I know I’ve always talked about stress and mental health within the context of work life as well as the hum of busy urban lives. I want to make it clear that this is different from the pressure to perform during specific one-off opportunities that you’ve earned because of your capabilities and brilliance. Whether it is pitching to your best and most valuable clients to competing in the Olympics perhaps at the end of your sports career, there is pressure and some kind of stress there. And this is generally a positive stress if we cope with it well; a natural form of stress that pushes us forward rather than keep us stagnant or hanging.
In the Netflix Docu-series, The Playbook’s first episode on Doc Rivers the NBA coach, one of his coaching rule highlighted is that ‘pressure is a privilege’ and that kind of blew me off my chair. My mind was opened by this insight because our brains naturally try to run or hide from pressure, from stress of any kind. And even when we know it might be good, we are often not so vested. But this ‘rule’ from Doc Rivers changes our perspective on that pressure on our minds, on our nervous system.
And when he covered that, my mind inevitably drift back to the story he described in his childhood about how he said he wanted to be a pro basketball player when he was Grade 5 and his teacher just told him to be realistic, discouraging him.
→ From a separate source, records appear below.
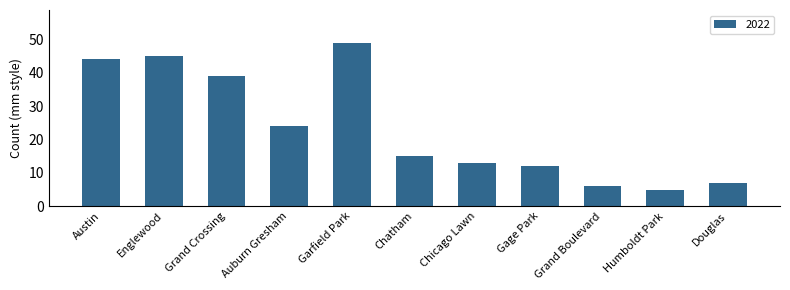

How many data points does each series have?

11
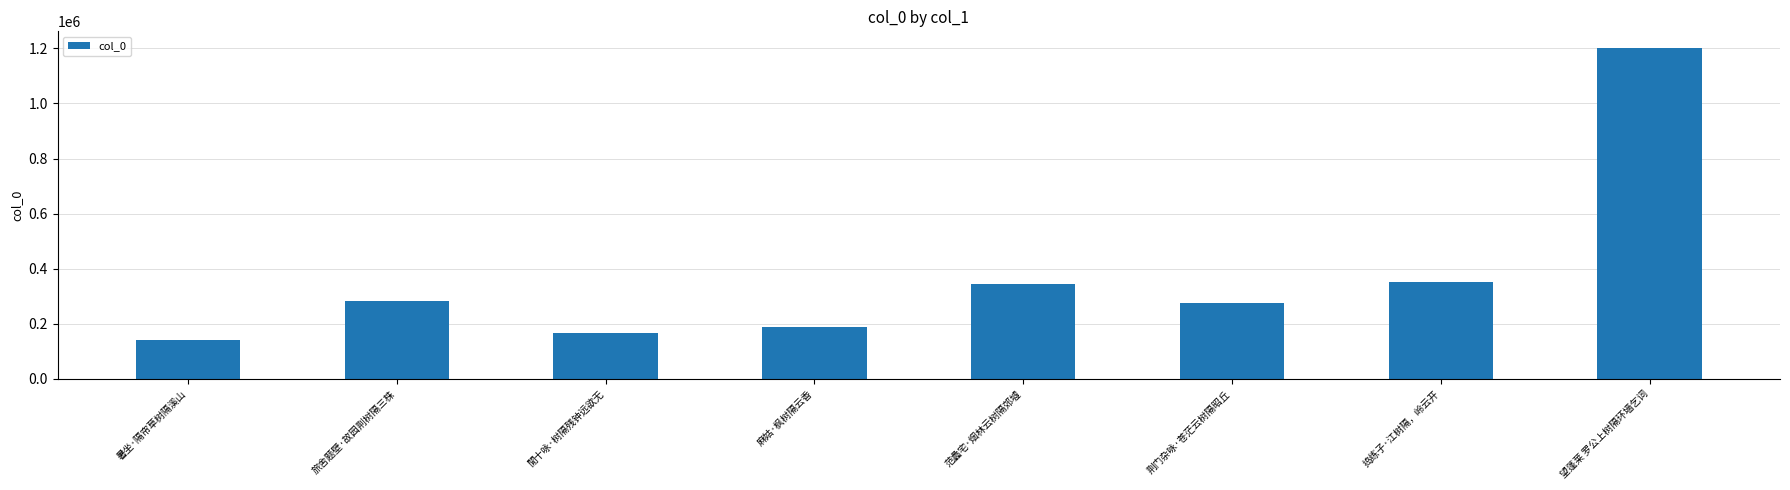

How many data points are less than 283241?

4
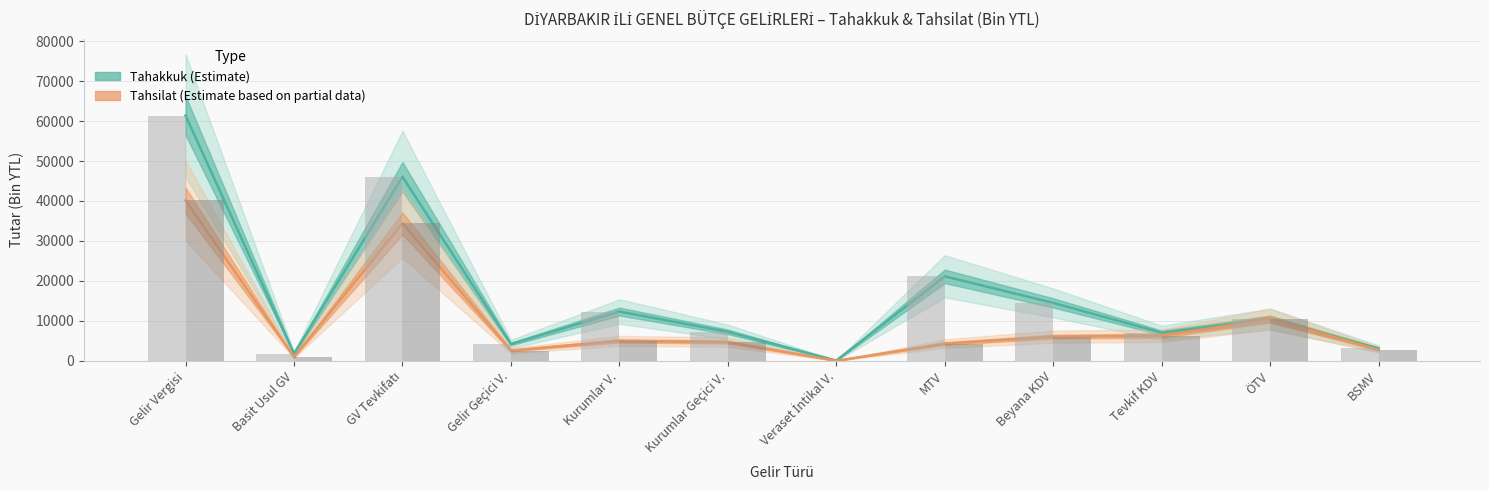

Does the chart contain stacked bars?

No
He spoke about the environment he was growing up in as an African American in Chicago. I think that’s how this ‘rule’ burns into his mind and his identity. Because indeed, you earnted that privilege to be in that position where there’s expectations upon you, where there is pressure to perform.
So when you think that pressure is getting better of you, think about what privilege it is again, to be there amongst the contenders – because there’s so many who weren’t even given the opportunity to be there.